(Beginning of DATA SUPPLIED)

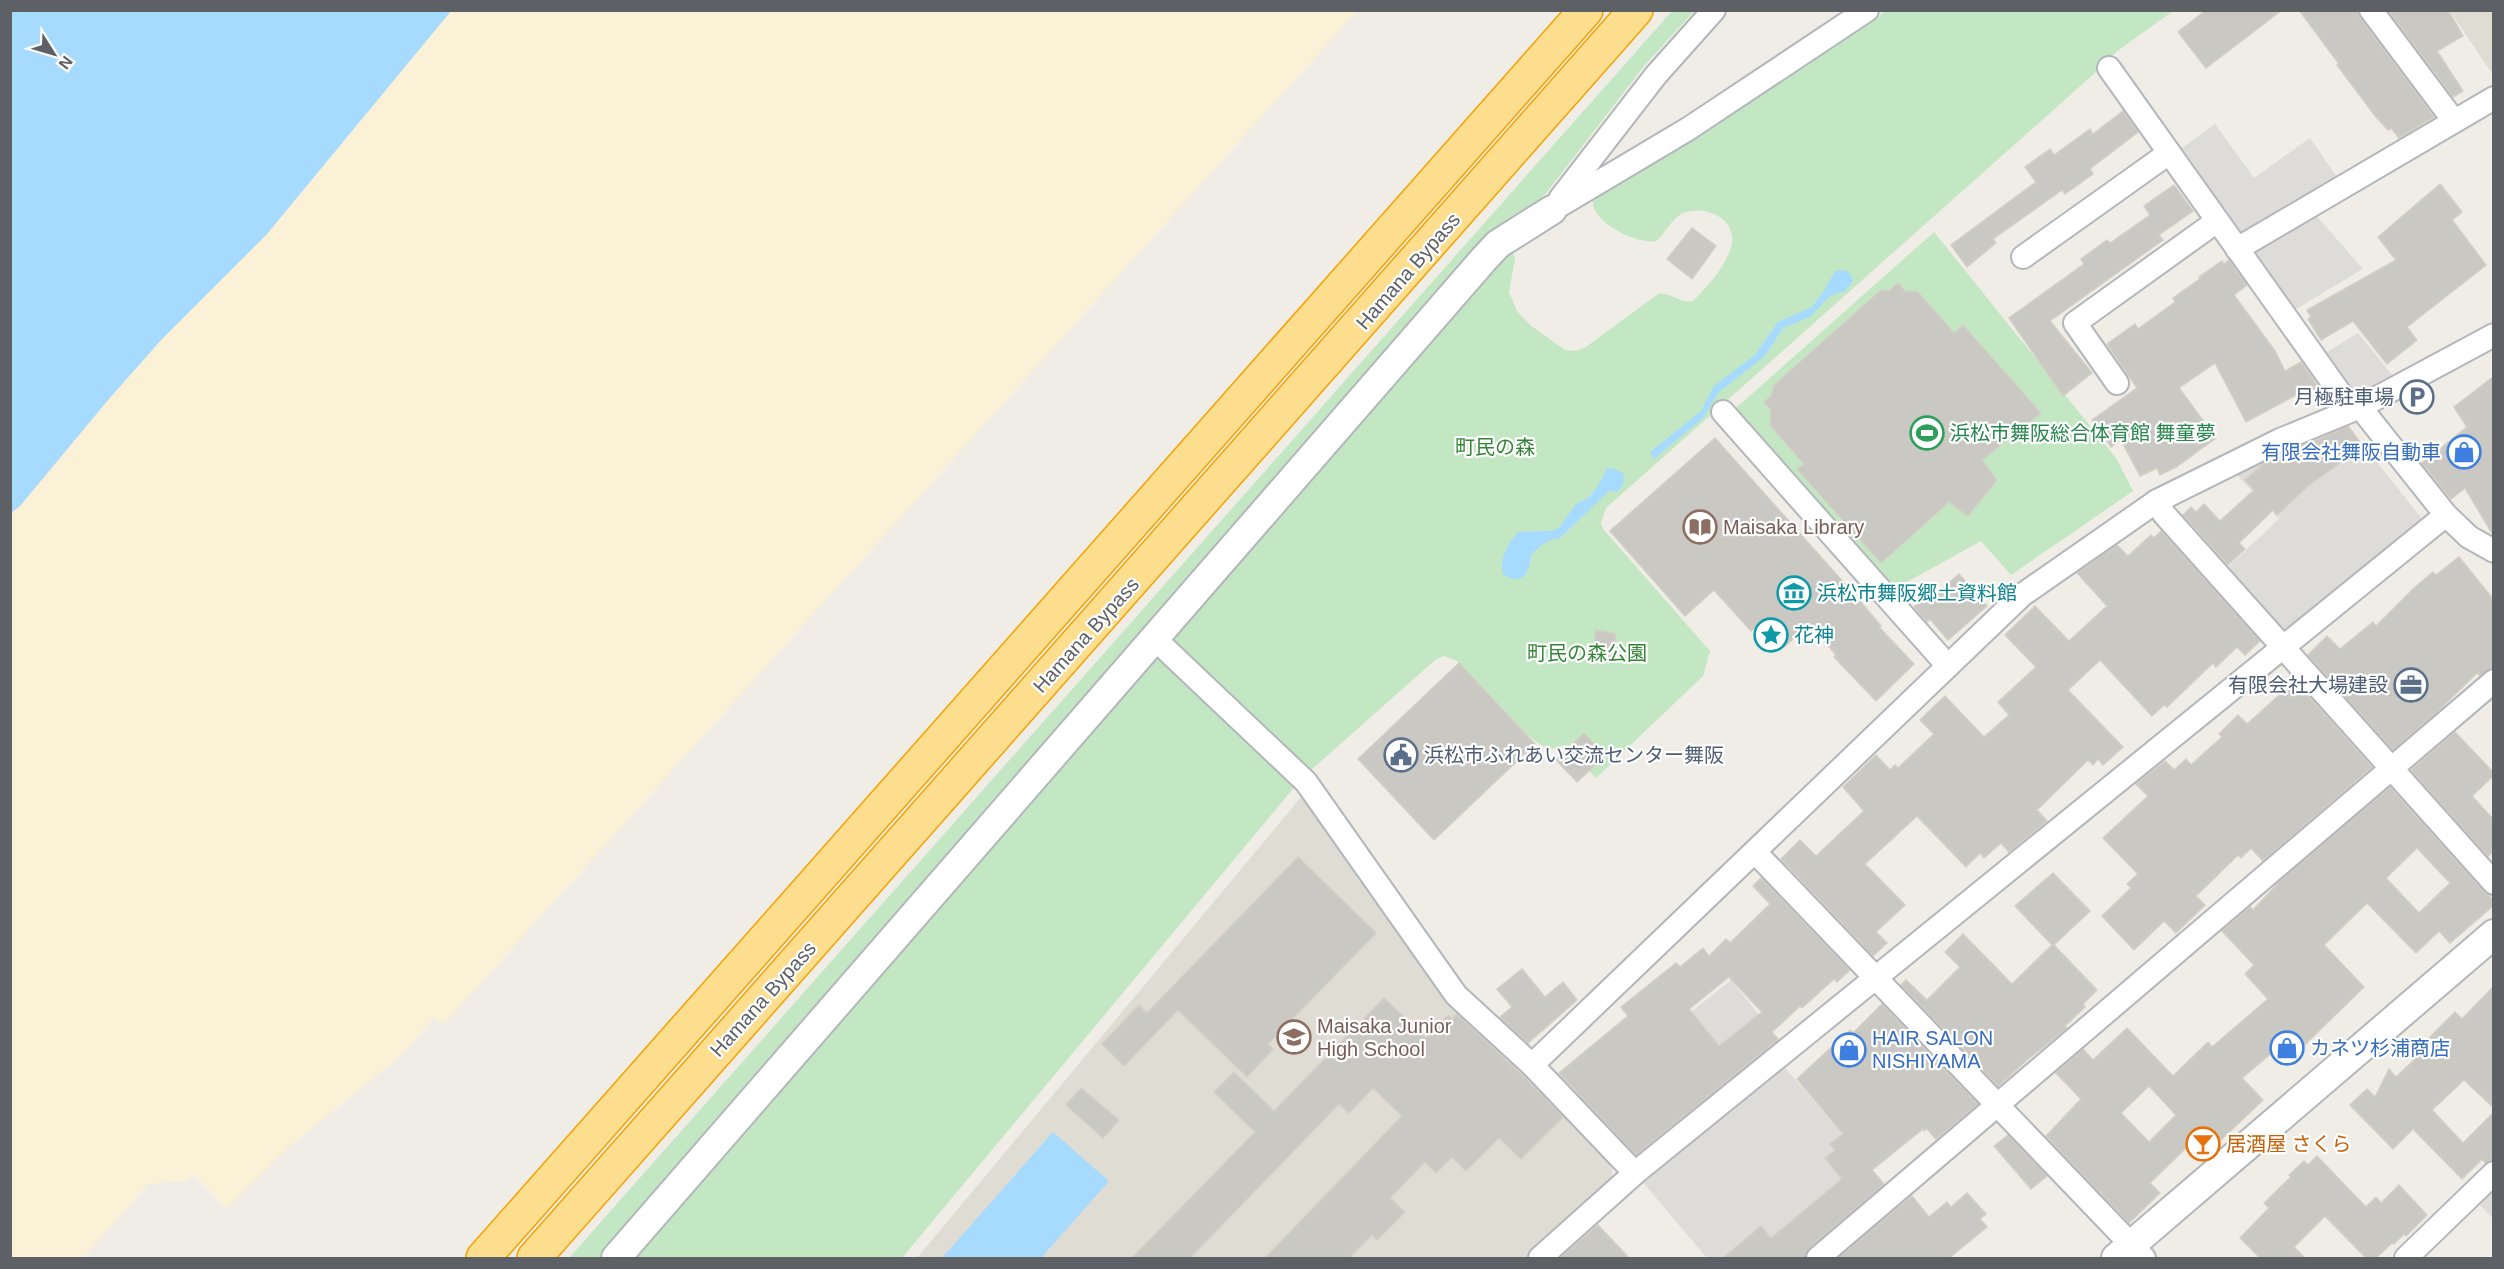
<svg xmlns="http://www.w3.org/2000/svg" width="2504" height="1269" font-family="Helvetica,'Noto Sans JP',sans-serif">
	<rect width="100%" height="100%" fill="#efede6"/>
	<!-- industrial -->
	<g fill="#dedcd8">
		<polygon points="2215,124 2254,178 2310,138 2339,180 2244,236 2182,148"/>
		<polygon points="2313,212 2363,269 2296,309 2253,248"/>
		<polygon points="2358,333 2392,375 2357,394 2327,352"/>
		<polygon points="2346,423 2422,519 2283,632 2224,571 2279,519 2234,472"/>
		<polygon points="1731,980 1782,1044 1638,1161 1580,1101"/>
		<polygon points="1782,1064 1889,1189 1807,1258 1707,1258 1640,1179"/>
		<polygon points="2493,1186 2493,1219 2477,1202"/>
	</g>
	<!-- education -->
	<g fill="#dfdcd4">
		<polygon points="2450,11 2493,11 2493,75"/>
		<polygon points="1302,796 1526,1072 1606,1156 1612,1168 1612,1180 1531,1258 917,1258"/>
	</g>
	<!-- green -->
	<g fill="#c3e7c2">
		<polygon points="1672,11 1694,11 1645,65 1547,192 1537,202 1474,250 599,1258 569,1258"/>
		<path d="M1886 11H2173L2116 52 2105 64 1606 508 1601 523 1603 529 1710 651 1703 676 1596 778 1564 745C1558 748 1554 750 1547 748 1528 742 1474 678 1457 661L1444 656 1435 660 1302 778 902 1258H634L1493 268 1510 252 1513 253 1515 259 1509 292 1517 311 1530 325 1565 350 1576 351 1586 347 1658 294C1671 292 1680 304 1693 301 1707 287 1729 263 1732 243 1736 216 1701 204 1681 214 1671 220 1665 234 1656 241 1638 245 1590 222 1593 200L1694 138Z"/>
		<polygon points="1934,232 2116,458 2133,491 2011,575 1981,541 1896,588 1736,408"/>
	</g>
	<!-- sand -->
	<polygon fill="#fbf1d6" points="451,11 1357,11 443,1025 434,1018 396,1060 292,1144 226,1208 194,1175 186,1181 148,1184 83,1258 11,1258 10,513 20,506 108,400 162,339 267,234"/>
	<!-- water -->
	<g fill="#a6daff">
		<polygon points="11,10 451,11 267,234 162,339 108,400 20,506 11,513"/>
		<polygon points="1845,270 1851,275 1853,281 1845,291 1830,296 1810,317 1783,328 1765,356 1718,393 1704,417 1654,459 1650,452 1701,411 1714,386 1755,355 1778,322 1812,307 1824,291 1835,271"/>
		<path d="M1612 468 1623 473C1624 482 1624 486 1617 492L1610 490 1560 538C1547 539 1540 546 1531 555 1530 573 1522 587 1503 574 1499 557 1508 545 1518 532L1551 531 1559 528 1576 504 1588 498 1596 489 1607 469Z"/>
		<polygon points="1053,1132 1109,1181 1041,1258 942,1258"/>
	</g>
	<!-- building -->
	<g fill="#cac8c3" stroke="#d4cfc4" stroke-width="1.5" fill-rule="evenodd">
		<polygon points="2206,10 2282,10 2206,68 2178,32"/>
		<polygon points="2299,10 2358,10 2360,18 2434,117 2399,138 2391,128 2388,130 2376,117 2337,65 2339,64"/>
		<polygon points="2388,10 2448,10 2463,36 2437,51 2463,91 2453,97"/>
		<polygon points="2123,111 2138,132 2090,169 2093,174 2065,194 2062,190 1993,239 1996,243 1967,267 1951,245 2036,182 2025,167 2050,149 2054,155 2090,129 2093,134"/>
		<polygon points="2440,184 2462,212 2452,220 2486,265 2407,327 2417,340 2387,364 2353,321 2321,340 2308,319 2311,317 2307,310 2396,260 2378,237"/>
		<polygon points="2174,185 2193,211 2159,235 2163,240 2050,321 2092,373 2063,396 2009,318 2084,264 2081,259 2107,240 2110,243 2150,215 2144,206"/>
		<polygon points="1692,228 1716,246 1692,279 1667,259"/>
		<polygon points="2229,260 2247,285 2234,295 2275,351 2285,371 2301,362 2321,391 2302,401 2298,394 2246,422 2215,363 2179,388 2216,438 2176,467 2160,475 2157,468 2140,476 2121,440 2111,447 2092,420 2137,388 2107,344 2135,324 2138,329 2175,302 2173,298 2201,278 2199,277 2222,261 2224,264"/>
		<polygon points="1898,283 1905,291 1918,292 1954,333 1963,325 2041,413 1982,460 1997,480 1968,516 1949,502 1881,563 1797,469 1804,464 1770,425 1771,410 1764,402 1772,395 1773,386 1881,290 1889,291"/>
		<polygon points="2493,377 2493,535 2465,488 2451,499 2422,463 2467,427 2454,407"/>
		<polygon points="2348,426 2363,446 2308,486 2277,515 2273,510 2239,543 2245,549 2228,565 2183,515 2191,507 2196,512 2204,504 2220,521 2254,490 2245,480 2263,464"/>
		<polygon points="1715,438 1861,602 1881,626 1879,627 1914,664 1876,701 1834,657 1836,655 1810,624 1784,647 1762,622 1751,631 1714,590 1685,616 1610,531"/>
		<polygon points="2161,531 2260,641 2245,655 2237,647 2216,667 2213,663 2167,707 2164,705 2152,716 2100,660 2068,690 2123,747 2103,765 2098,759 2093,765 2088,760 2037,810 2047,821 2009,852 2001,843 1984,858 1980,853 1966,867 1917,816 1865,864 1905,905 1876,932 1887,943 1873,956 1781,859 1800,840 1816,856 1864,811 1843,787 1876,755 1890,770 1895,765 1898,768 1934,734 1920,720 1945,696 1984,737 2009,715 1998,702 2036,667 2005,635 2035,606 2069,641 2107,606 2077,573 2117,545 2128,556 2151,535 2154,538"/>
		<polygon points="2459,557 2493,599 2493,668 2480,676 2477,673 2437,712 2393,750 2308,655 2327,636 2340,649 2373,622 2376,626 2414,588 2433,572 2436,575"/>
		<polygon points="1959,574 1987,606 1948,640 1930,619 1927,622 1914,607 1934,590 1937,593"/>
		<polygon points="1596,630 1616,634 1613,657 1593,653"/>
		<polygon points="1459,663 1535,744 1434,840 1358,759"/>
		<polygon points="2295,681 2372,767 2263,861 2251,848 2241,858 2238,855 2196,896 2205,905 2176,933 2164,921 2134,950 2102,916 2131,888 2127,884 2138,874 2103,838 2148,796 2136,784 2165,761 2174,770 2186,759 2191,765 2222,737 2219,734 2238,715 2247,724"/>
		<polygon points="2455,732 2493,772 2493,776 2472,796 2493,819 2493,852 2488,856 2411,770"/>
		<polygon points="1584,733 1605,756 1577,782 1556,760"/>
		<path d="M2390 787 2484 892 2493 899V906L2450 943 2439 931 2416 953 2367 903 2324 945 2364 987 2290 1059 2288 1056 2282 1062 2273 1052 2242 1078 2263 1100 2201 1159 2188 1146 2150 1183 2160 1193 2129 1223 2046 1136 2081 1099 2056 1073 2083 1049 2093 1060 2127 1028 2173 1076 2208 1042 2212 1047 2268 999 2245 974 2254 965 2222 931 2250 907 2253 910 2281 880ZM2417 848 2450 883 2419 913 2386 878ZM2149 1086 2176 1115 2149 1142 2121 1113Z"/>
		<polygon points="1298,857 1376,933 1268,1044 1273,1049 1247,1077 1178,1010 1124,1066 1102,1044 1139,1005 1147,1013"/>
		<polygon points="2053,873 2090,911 2054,945 2097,990 2083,1004 2085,1007 2065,1026 2067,1028 2027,1060 1998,1086 1901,985 1906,980 1927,1000 1960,967 1945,952 1963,934 2012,984 2052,945 2015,906"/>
		<path d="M1761 878 1850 970 1837 982 1834 979 1802 1008 1800 1006 1772 1032 1778 1039 1636 1155 1559 1073 1628 1016 1621 1007 1676 963 1680 967 1703 948 1709 956 1726 939 1730 943 1770 904 1753 886ZM1729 977 1762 1012 1719 1046 1689 1009Z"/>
		<polygon points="1522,969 1545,997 1563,982 1577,1000 1528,1043 1500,1017 1512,1007 1497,989"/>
		<polygon points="2493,987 2493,1107 2464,1080 2432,1110 2463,1143 2493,1113 2493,1160 2485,1163 2482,1159 2462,1179 2413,1129 2393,1149 2350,1105 2367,1089 2375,1097 2389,1069 2396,1077 2428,1047 2424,1043 2455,1012 2462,1019"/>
		<polygon points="1384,998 1426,1038 1448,1015 1452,1019 1457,1014 1524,1077 1563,1117 1521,1159 1499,1138 1466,1171 1452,1157 1436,1173 1425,1162 1390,1198 1405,1212 1377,1240 1372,1235 1349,1258 1265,1258 1402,1116 1373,1088 1349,1113 1339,1104 1190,1258 1132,1258 1255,1132 1214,1092 1234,1072 1274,1111"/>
		<polygon points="1882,1004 1978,1104 1936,1139 1927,1129 1924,1131 1923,1129 1872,1170 1884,1184 1809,1248 1805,1258 1723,1258 1761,1226 1771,1238 1842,1179 1825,1158 1835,1150 1830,1144 1843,1134 1797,1079 1850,1030 1853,1033"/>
		<polygon points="1081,1088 1119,1120 1103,1138 1066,1105"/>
		<polygon points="2008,1135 2047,1176 2031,1189 1994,1146"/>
		<polygon points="2317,1156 2366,1207 2376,1197 2381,1203 2399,1185 2427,1215 2406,1236 2404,1234 2394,1244 2392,1243 2376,1258 2366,1258 2325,1216 2294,1247 2305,1258 2260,1258 2240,1238 2269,1208 2264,1203 2291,1177 2289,1175 2304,1161 2308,1165"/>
		<polygon points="1967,1193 1986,1214 1980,1219 1987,1227 1949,1258 1838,1258 1912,1196 1929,1217 1947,1202 1951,1207"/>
		<polygon points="1598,1225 1629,1258 1560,1258"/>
	</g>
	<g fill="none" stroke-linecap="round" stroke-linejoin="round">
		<defs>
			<g id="minor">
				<polyline points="2371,10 2454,121"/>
				<polyline points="2109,68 2352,410"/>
				<polyline points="1560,199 1656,75 1714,10"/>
				<polyline points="1552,210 1688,129 1867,10"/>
				<polyline points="2237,249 2494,98"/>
				<polyline points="2023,257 2169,153"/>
				<polyline points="2117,383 2075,323 2217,221"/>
				<polyline points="2360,407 2446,515 2469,537 2494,551"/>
				<polyline points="1723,412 1948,666"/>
				<polyline points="2157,501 2164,514 2494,883"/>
				<polyline points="1154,638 1306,782 1456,995 1532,1065 1635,1173"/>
				<polyline points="1755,852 2144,1258"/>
				<polyline points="1532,1065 2022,595 2157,501 2280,440 2360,407 2494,335"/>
				<polyline points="1540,1258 1635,1173 2446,515"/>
				<polyline points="1818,1258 2494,681"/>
				<polyline points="2406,1258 2494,1173"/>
			</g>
			<g id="tertiary">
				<polyline points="616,1258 1484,259 1498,244 1552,210"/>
				<polyline points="2116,1258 2494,934"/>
			</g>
			<g id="motorway">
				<polyline points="483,1258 1586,10"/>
				<polyline points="534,1258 1636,10"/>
			</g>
		</defs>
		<!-- minor casing -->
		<use href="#minor" stroke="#b3b6ba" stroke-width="26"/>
		<!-- tertiary casing -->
		<use href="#tertiary" stroke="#b3b6ba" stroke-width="32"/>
		<!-- motorway casing -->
		<use href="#motorway" stroke="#f4a201" stroke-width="36"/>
		<!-- minor -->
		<use href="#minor" stroke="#fff" stroke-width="22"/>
		<!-- tertiary -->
		<use href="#tertiary" stroke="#fff" stroke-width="28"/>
		<!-- motorway -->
		<use href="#motorway" stroke="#fdde8f" stroke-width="33"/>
	</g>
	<!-- icons -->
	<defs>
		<symbol id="parking-ring" viewBox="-11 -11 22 22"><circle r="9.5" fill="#fff" stroke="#5c6f8a" stroke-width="1.5"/><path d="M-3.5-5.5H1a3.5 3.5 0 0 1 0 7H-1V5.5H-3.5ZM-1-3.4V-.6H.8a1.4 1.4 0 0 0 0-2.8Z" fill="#5c6f8a"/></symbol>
		<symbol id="stadium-ring" viewBox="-11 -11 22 22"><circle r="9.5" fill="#fff" stroke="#2e9e5b" stroke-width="1.5"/><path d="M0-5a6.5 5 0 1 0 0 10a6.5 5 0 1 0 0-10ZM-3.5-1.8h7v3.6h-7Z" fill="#2e9e5b"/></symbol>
		<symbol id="shop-ring" viewBox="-11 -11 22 22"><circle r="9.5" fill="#fff" stroke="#3f7fe0" stroke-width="1.5"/><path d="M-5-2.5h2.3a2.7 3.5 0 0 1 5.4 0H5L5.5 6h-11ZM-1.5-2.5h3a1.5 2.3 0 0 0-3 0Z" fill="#3f7fe0"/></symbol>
		<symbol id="library-ring" viewBox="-11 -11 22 22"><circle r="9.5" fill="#fff" stroke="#8d6e63" stroke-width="1.5"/><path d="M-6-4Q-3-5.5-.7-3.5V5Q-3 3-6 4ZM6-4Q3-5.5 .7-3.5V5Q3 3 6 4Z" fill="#8d6e63"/></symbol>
		<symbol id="museum-ring" viewBox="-11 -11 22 22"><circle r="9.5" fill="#fff" stroke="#0f9aa8" stroke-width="1.5"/><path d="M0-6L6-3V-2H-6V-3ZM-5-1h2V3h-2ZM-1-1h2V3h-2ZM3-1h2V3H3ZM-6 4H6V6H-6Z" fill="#0f9aa8"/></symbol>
		<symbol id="sight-ring" viewBox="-11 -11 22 22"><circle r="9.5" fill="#fff" stroke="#0f9aa8" stroke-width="1.5"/><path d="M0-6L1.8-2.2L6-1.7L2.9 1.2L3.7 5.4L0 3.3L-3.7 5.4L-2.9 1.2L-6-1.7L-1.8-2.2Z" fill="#0f9aa8"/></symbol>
		<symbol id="office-ring" viewBox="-11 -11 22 22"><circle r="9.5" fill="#fff" stroke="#5c6f8a" stroke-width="1.5"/><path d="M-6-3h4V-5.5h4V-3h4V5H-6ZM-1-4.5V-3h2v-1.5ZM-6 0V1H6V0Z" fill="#5c6f8a"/></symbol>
		<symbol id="civic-ring" viewBox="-11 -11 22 22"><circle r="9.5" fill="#fff" stroke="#5c6f8a" stroke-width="1.5"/><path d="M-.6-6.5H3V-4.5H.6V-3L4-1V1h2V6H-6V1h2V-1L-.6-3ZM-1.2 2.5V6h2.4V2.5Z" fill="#5c6f8a"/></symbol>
		<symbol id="school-ring" viewBox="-11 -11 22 22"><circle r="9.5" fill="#fff" stroke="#8d6e63" stroke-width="1.5"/><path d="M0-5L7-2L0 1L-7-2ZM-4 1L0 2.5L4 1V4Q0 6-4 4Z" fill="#8d6e63"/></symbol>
		<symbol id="bar-ring" viewBox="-11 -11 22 22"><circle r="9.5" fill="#fff" stroke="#e8710a" stroke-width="1.5"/><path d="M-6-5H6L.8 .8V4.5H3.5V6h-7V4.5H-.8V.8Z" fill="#e8710a"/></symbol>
	</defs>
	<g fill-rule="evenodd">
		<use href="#parking-ring" x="2398" y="378" width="38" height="38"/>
		<use href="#stadium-ring" x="1908" y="414" width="38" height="38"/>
		<use href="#shop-ring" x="2445" y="433" width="38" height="38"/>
		<use href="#library-ring" x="1681" y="508" width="38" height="38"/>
		<use href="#museum-ring" x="1775" y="574" width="38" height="38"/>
		<use href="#sight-ring" x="1752" y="616" width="38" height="38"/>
		<use href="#office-ring" x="2392" y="666" width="38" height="38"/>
		<use href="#civic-ring" x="1382" y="736" width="38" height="38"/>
		<use href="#school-ring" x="1275" y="1018" width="38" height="38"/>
		<use href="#shop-ring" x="2268" y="1029" width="38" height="38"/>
		<use href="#shop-ring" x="1830" y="1031" width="38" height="38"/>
		<use href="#bar-ring" x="2184" y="1125" width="38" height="38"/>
	</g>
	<g text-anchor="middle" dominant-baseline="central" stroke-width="4.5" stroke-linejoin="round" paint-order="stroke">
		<!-- street labels -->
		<g font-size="20" fill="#5d6166" stroke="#fff">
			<text transform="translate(1408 271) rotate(-49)">Hamana Bypass</text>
			<text transform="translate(1086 635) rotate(-48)">Hamana Bypass</text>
			<text transform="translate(763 999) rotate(-48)">Hamana Bypass</text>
		</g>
		<!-- service labels -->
		<g font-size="20" fill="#4e5e75" stroke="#fff" text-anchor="end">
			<text x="2394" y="397">月極駐車場</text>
			<text x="2388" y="685">有限会社大場建設</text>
			<text x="1424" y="755" text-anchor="start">浜松市ふれあい交流センター舞阪</text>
		</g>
		<!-- leisure labels -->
		<g font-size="20" fill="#27864d" stroke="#fff" text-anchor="start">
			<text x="1950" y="433">浜松市舞阪総合体育館 舞童夢</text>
		</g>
		<!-- park labels -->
		<g font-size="20" fill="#358537" stroke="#fff">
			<text x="1495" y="447">町民の森</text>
			<text x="1587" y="653">町民の森公園</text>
		</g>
		<!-- shop labels -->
		<g font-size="20" fill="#366cbe" stroke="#fff" text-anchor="start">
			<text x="2441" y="452" text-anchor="end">有限会社舞阪自動車</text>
			<text x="1872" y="1038">HAIR SALON<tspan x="1872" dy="23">NISHIYAMA</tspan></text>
			<text x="2310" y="1048">カネツ杉浦商店</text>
		</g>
		<!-- education labels -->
		<g font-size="20" fill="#785e54" stroke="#fff" text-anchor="start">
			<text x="1723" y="527">Maisaka Library</text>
			<text x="1317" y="1026">Maisaka Junior<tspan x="1317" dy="23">High School</tspan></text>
		</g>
		<!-- culture labels -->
		<g font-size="20" fill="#0d838f" stroke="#fff" text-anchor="start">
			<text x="1817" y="593">浜松市舞阪郷土資料館</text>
			<text x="1794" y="635">花神</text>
		</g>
		<!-- food labels -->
		<g font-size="20" fill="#c56008" stroke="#fff" text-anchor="start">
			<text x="2226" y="1144">居酒屋 さくら</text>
		</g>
	</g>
	<!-- border -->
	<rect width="2504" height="1269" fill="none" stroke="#5d6166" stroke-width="24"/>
	<!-- north arrow -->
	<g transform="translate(54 54) rotate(127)" stroke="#ffffff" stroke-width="4.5" paint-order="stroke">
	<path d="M0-4.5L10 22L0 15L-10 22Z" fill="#5d6166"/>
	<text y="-9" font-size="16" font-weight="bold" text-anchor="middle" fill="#5d6166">N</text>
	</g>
</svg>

(End of DATA SUPPLIED)

TASK BRIEF >>
Wherever the word "round" appears in the entries above, copy that whole line.

RESULT FOR THIS TASK >>
	<g fill="none" stroke-linecap="round" stroke-linejoin="round">
	<g text-anchor="middle" dominant-baseline="central" stroke-width="4.5" stroke-linejoin="round" paint-order="stroke">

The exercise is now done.